*** Begin section ***

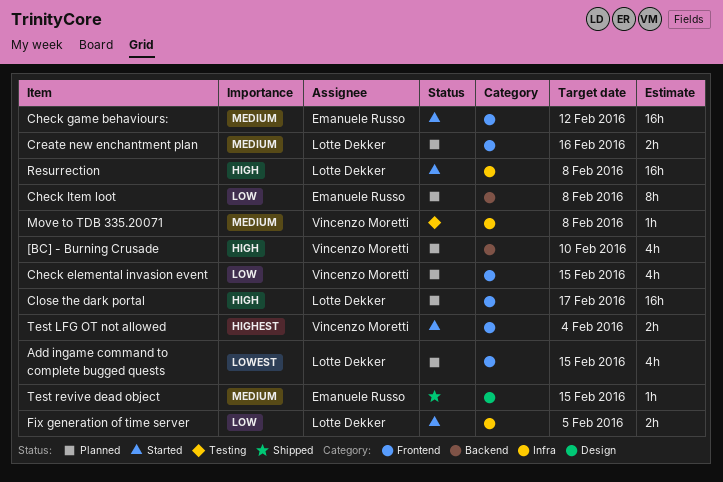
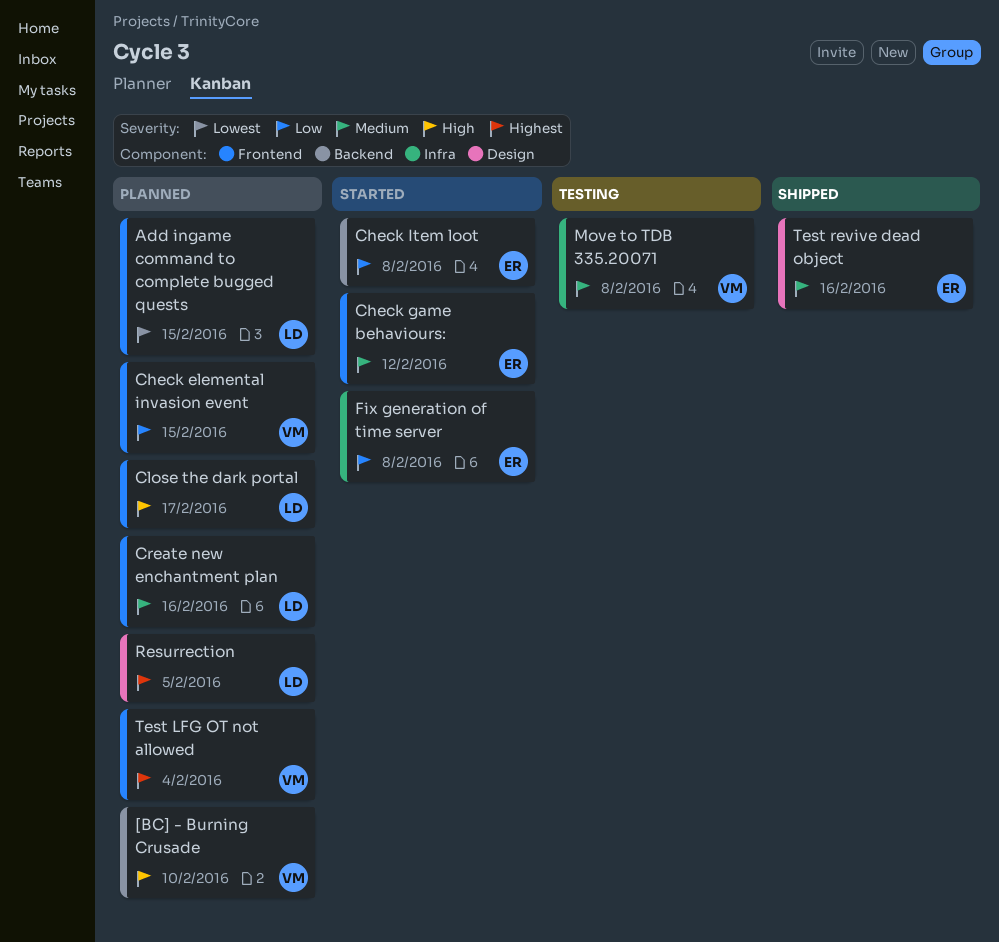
Check Item loot, status: Planned -> Started
Fix generation of time server, owner: Lotte Dekker -> Emanuele Russo
Fix generation of time server, due: Feb 5 -> Feb 8
Resurrection, status: Started -> Planned
Resurrection, priority: High -> Highest
Resurrection, label: Infra -> Design
Resurrection, due: Feb 8 -> Feb 5
Test LFG OT not allowed, status: Started -> Planned
Test revive dead object, due: Feb 15 -> Feb 16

*** End section ***

TASK
Scan the data above for the word "status" and report every line where it is found.

RESULT BELOW
Check Item loot, status: Planned -> Started
Resurrection, status: Started -> Planned
Test LFG OT not allowed, status: Started -> Planned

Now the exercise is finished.